Per Gartner, an analyst firm, a financial key performance indicator (KPI) is a leading high-level measure of revenue, expenses, profits, or other financial outcomes, simplified for gathering and review on a weekly, monthly or quarterly basis. This information truly projects the health of the organization, both in the short and long term. As mentioned in my earlier blog,” why finance should push for improved supply chain planning”, it is becoming important for most organizations to integrate supply chain planning and S&OP (sales & operations planning) in their financial planning and budgeting processes to have a better view of all the impactors. These financial KPIs are valuable and are used by all stakeholders to evaluate business success.
The supply chain function (“Supply Chain”) is often the backbone of an organization, touching many areas of the business ranging from procurement (including supplier relationships) to distribution (including logistics relationships). The actions and decisions by the supply chain team have a direct bearing on the bottom line of the organization, and therefore it is important to align Supply Chain goals with the financial goals of the organization.
To understand the impact Supply Chain has on financial KPIs, we first need to understand how and where Supply Chain fits in each of the financial statements. Each of the three financial statements report financial information, which is important not only for shareholders, but also from other stakeholders (suppliers, analyst, management). Below are the three financial statements, which are impacted by supply chain team action and decisions on a daily basis.
- Income statement: Supply Chain impacts almost all the major numbers in this statement either directly or indirectly. The top line of the income statement shows the total revenue, which is calculated by multiplying units and the price per unit.
- Supply chain team decisions regarding lead time and servicing customer orders on a timely basis has a direct impact on the revenue numbers. More and more companies are reviewing the OTIF (“on-time, in-full”), CFR (“case fill rate”), and other version of fill rate on periodic basis, to ensure that customers’ orders are fulfilled on timely basis to avoid customer loss to competitors’ products. Even though all companies take these sets of metrics very seriously, there are companies who have institutionalized policies around this metric and accordingly their vendors are charged financial penalties if they don’t meet certain OTIF / CFR rates.
- Other Supply Chain decision areas pertain to reverse logistics, product quality, and out-of-stock situations that impact customer trust and loyalty.

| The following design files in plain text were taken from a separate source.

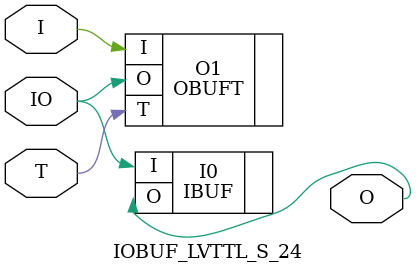
<source format=v>


`timescale  1 ps / 1 ps


module IOBUF_LVTTL_S_24 (O, IO, I, T);

    output O;

    inout  IO;

    input  I, T;

        OBUFT #(.IOSTANDARD("LVTTL"), .SLEW("SLOW"), .DRIVE(24)) O1 (.O(IO), .I(I), .T(T)); 
	IBUF #(.IOSTANDARD("LVTTL"))  I0 (.O(O), .I(IO));
        

endmodule



</source>
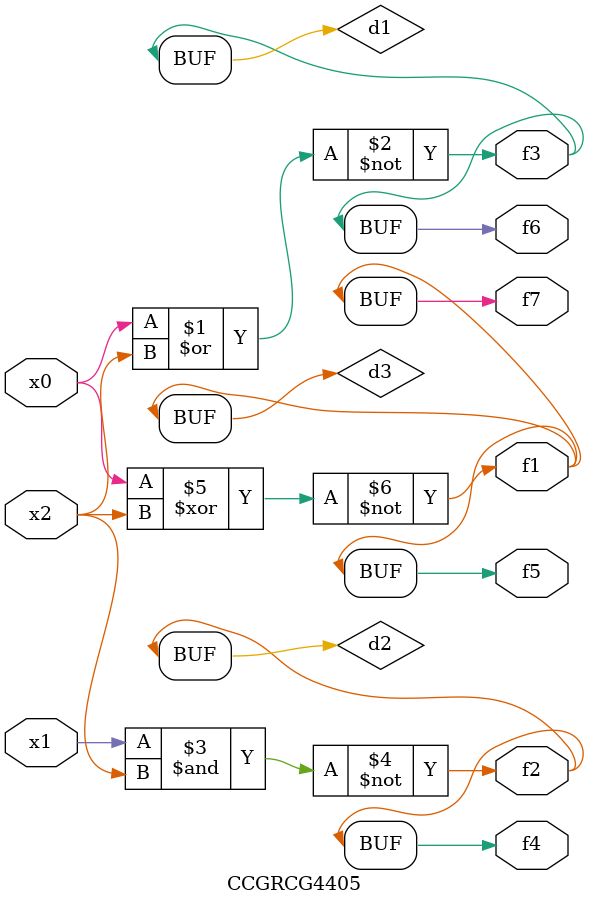
<source format=v>
module CCGRCG4405(
	input x0, x1, x2,
	output f1, f2, f3, f4, f5, f6, f7
);

	wire d1, d2, d3;

	nor (d1, x0, x2);
	nand (d2, x1, x2);
	xnor (d3, x0, x2);
	assign f1 = d3;
	assign f2 = d2;
	assign f3 = d1;
	assign f4 = d2;
	assign f5 = d3;
	assign f6 = d1;
	assign f7 = d3;
endmodule

</source>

These metrics help the organization to maintain and build long-term relationships with their customers and can be considered as “hygiene” factors.
- Lastly, Supply Chain decisions regarding product costing (including procurement, manufacturing, distribution, and waste) also impact the income statement. Therefore, performing regular Supply Chain KPIs reviews is critical to having a strong income statement.
- Balance Sheet: Similar to the income statement, supply chain decisions and actions have a direct influence on the health of the balance sheet. Inventory quantity (Days of Coverage), quality (aged and obsolescence status) and accuracy (forecasting and manufacturing yield) are key metrics, and truly impact the components of the Balance Sheet. Specifically:
- The supply chain inventory policy impacts working capital ($ and ratio), current assets and current liabilities of the organization.
- Supply chain decisions around supplier relationships and accounts payable also impact the Balance Sheet.
- Statement of Cash and Equity: Lastly, the statement of cash and equity details the quality of cash flow including the sources and consumption (including operations), which is a direct result of Supply Chain decisions.
Even though Supply Chain is mostly considered a cost, implementation of best practices in supply chain management can help reduce operating costs, improve operational efficiencies, improve customer satisfaction, and drive better financial performance. Alignment between Supply Chain and Finance is also helped by the evolution of Finance-led IBP (“Integrated Business Planning”) discussions, which in turn strengthens coordination between the various stages of an IBP process such as (1) alignment of the demand forecast, (2) supply / demand balancing, (3) financial review, and (4) executive review.
As organizations embark and evolve on this path, the focus is shifting from working sequentially in silos to strong real-time collaboration that supports financial performance. The other important evolution, which is truly helping many organizations in this journey is the use of a single-enterprise integrated planning platform. A single-enterprise integrated planning platform can support inter-enterprise data and drive alignment on reporting and planning structures, including scenario-based financial analyses.
In conclusion, better supply chain management through supply chain KPI reviews, can have positive direct and indirect impacts on the financial statements.